">
January 2005:
PASSING BY review by Mike Bond for www.ukmusicsearch.com:
"Building on a collage of middle-eastern strings, gentle guitar strums and vocal limbering up - SCENE IN THE PARK is a song that continually surprises. Refreshingly free of the usual singer/songwriting constraints of verse-chorus-verse, this is a sprawling, beautiful mess of emotionally wrought vocals and free jazz influenced saxophone stabs that flow together into one glorious free roaming whole. Patrick's vocals are delivered in a style that's part Jeff Buckley, part Thom Yorke, and with a slice of the more folkier leanings of someone like Richard Thompson thrown in for good measure - although still retaining enough raw originality to distance himself as a unique artist. The music, similarly has that same uniqueness to it, there are hints of Radiohead's Paranoid Android or even early Genesis, but they're influences that only scratch the surface with Patrick McKeowns songs proving to be sonically adventurous in their own right.

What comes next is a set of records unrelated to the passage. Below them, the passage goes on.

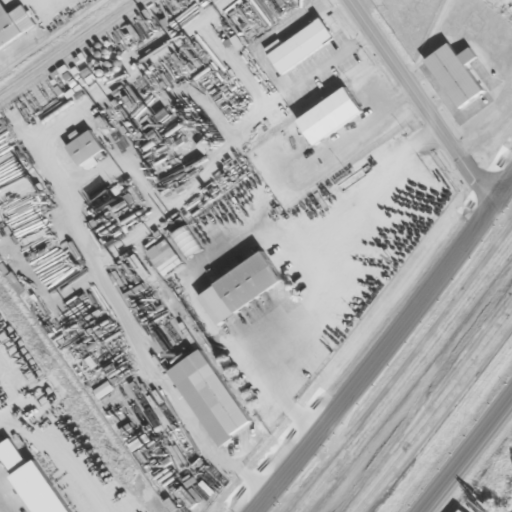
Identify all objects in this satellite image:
building: (14, 24)
building: (304, 45)
building: (301, 46)
building: (458, 74)
building: (457, 75)
road: (427, 102)
building: (333, 116)
building: (336, 117)
building: (86, 148)
building: (189, 243)
building: (254, 281)
building: (243, 288)
road: (385, 351)
road: (409, 383)
building: (214, 396)
building: (213, 398)
road: (433, 414)
road: (465, 451)
building: (33, 480)
building: (44, 490)
building: (462, 510)
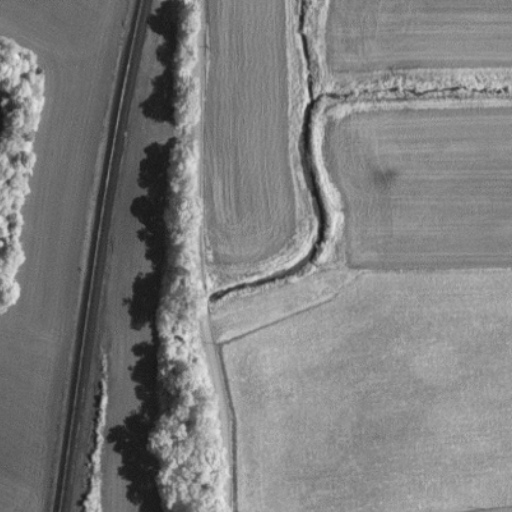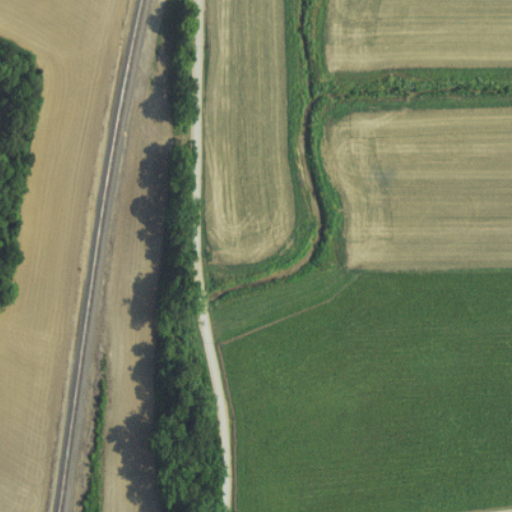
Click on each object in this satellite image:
railway: (90, 255)
road: (197, 257)
road: (510, 511)
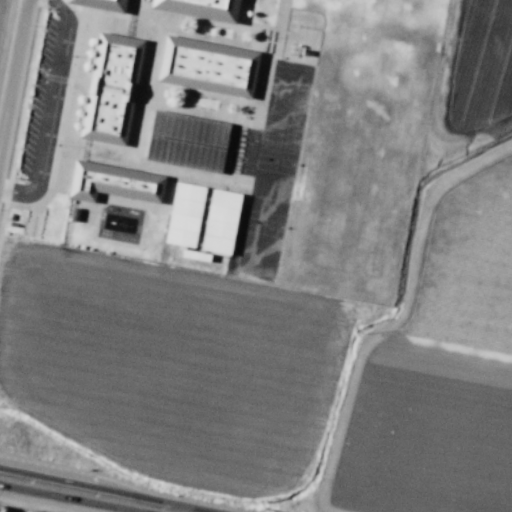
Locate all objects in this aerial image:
building: (101, 4)
building: (102, 4)
building: (200, 8)
building: (201, 8)
road: (12, 66)
building: (207, 66)
building: (209, 66)
building: (111, 89)
building: (111, 89)
road: (53, 109)
building: (190, 128)
building: (187, 141)
building: (185, 153)
building: (113, 183)
building: (113, 183)
building: (189, 192)
building: (225, 199)
building: (186, 207)
building: (223, 214)
building: (184, 215)
building: (220, 221)
building: (183, 223)
building: (220, 229)
building: (181, 238)
building: (217, 245)
crop: (445, 320)
road: (83, 495)
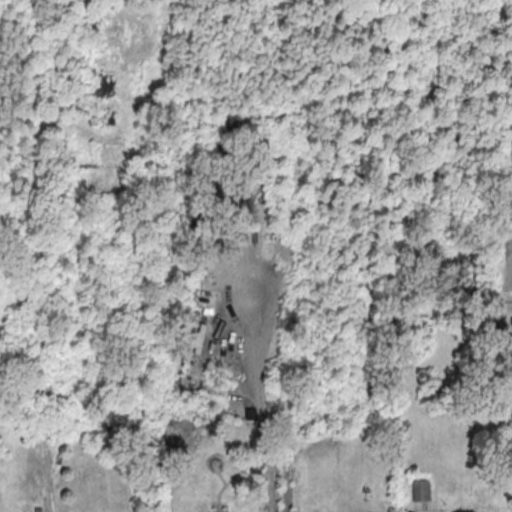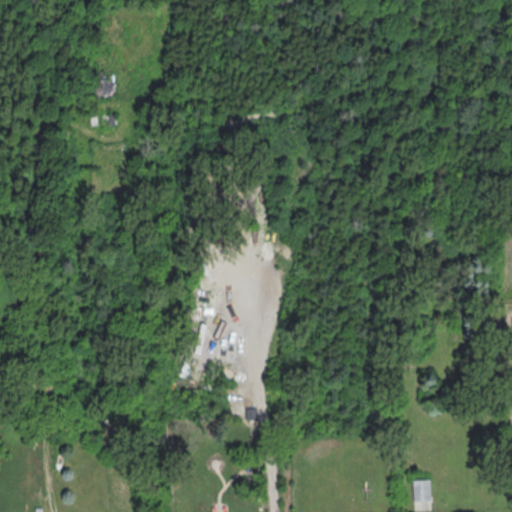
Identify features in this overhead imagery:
building: (106, 85)
road: (267, 422)
building: (421, 489)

The folky acoustic fingerpicking of VANISHING MAGICIAN heralds another musical adventure. Changing time signatures catch you by surprise, as Patricks vocals weave in and out of the classy guitar and take you in unusual directions, morphing from chilled out folk to operatic falsetto with unnerving ease.
SCATHING SONG, takes a much simpler route as a gentle acoustic guitar is picked against the quietly menacing vocals, the dark lyricism acting as the magnetic centrepiece and replacing the avant-garde free jazz complexities of the two former songs.
Patrick McKeown is an artist who almost defies categorisation, the songs here proving him a unique singer/songwriter. You can spot the odd influence here and there, a touch of Radiohead, a bit of John Coltrane, a slice of Jeff Buckley, but on the whole this is a refreshingly unique set of songs that suggest the arrival of an extremely exciting talent."